● **EXERCISE INSTRUCTIONS**: Rewrite the listing below, changing "chart" to "graph" and keeping everything else the same. Omit the pictures from your version.
*** MATERIAL FOR THIS EXERCISE
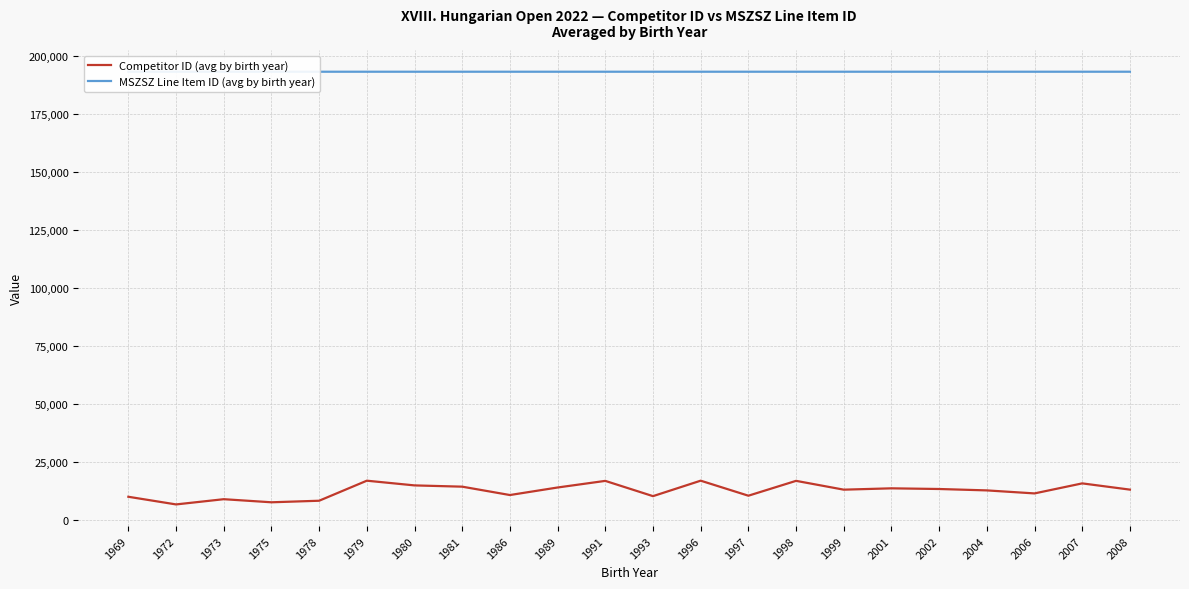

What is the total value across all series at 1996?

210156.0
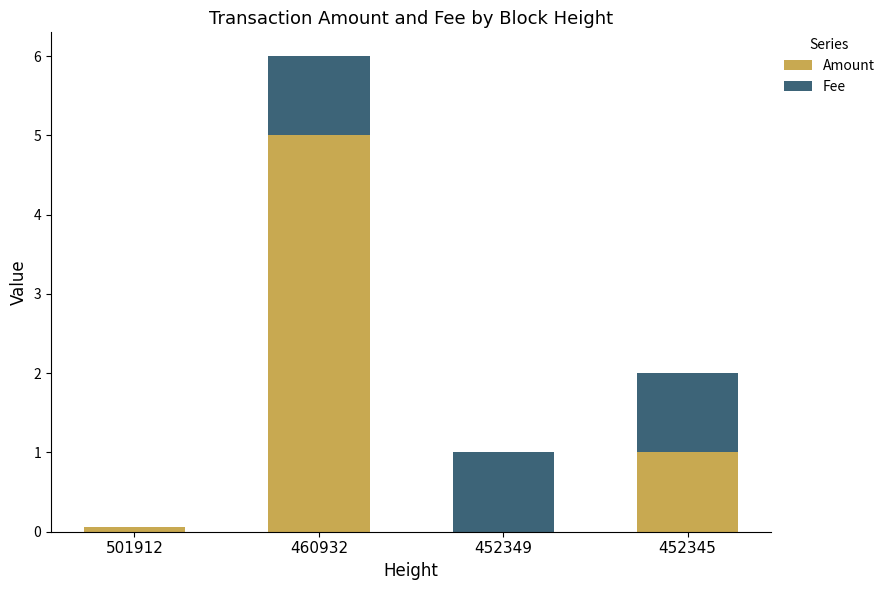

What is the sum of the Amount values at 452345 and 460932?

6.0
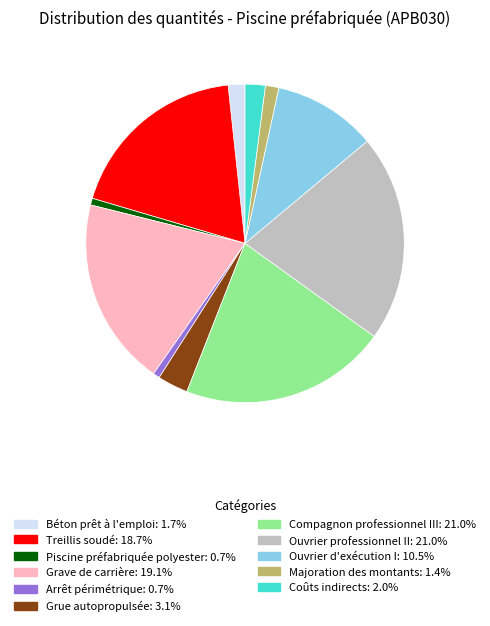

Do Ouvrier d'exécution I and Arrêt périmétrique together represent more than half of the pie?

No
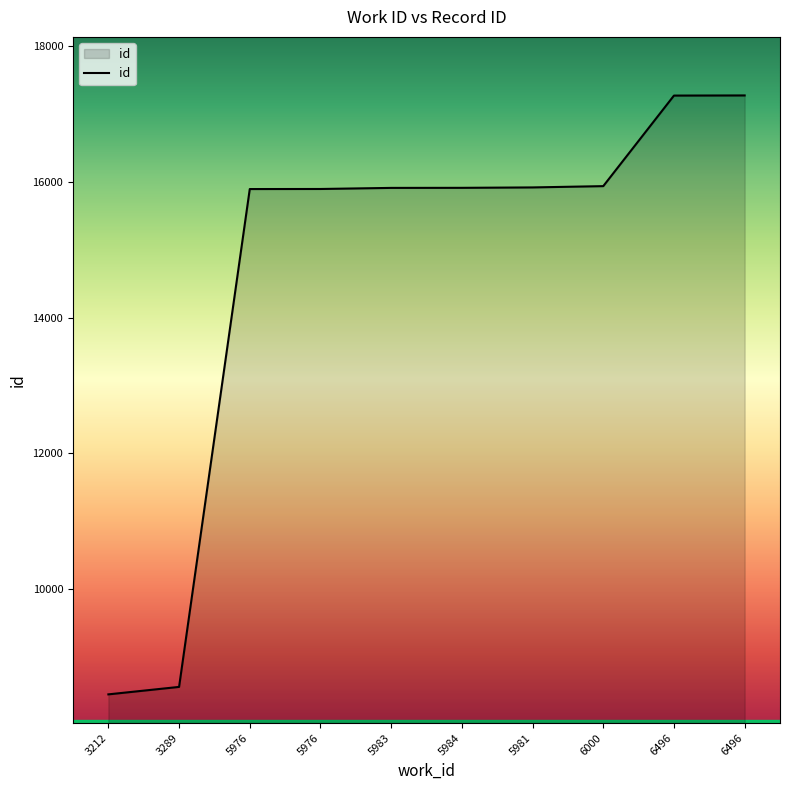

How many lines are shown in the chart?

1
******
● **RESULT FOR THIS TASK**:
What is the total value across all series at 1996?

210156.0

What is the sum of the Amount values at 452345 and 460932?

6.0

Do Ouvrier d'exécution I and Arrêt périmétrique together represent more than half of the pie?

No

How many lines are shown in the graph?

1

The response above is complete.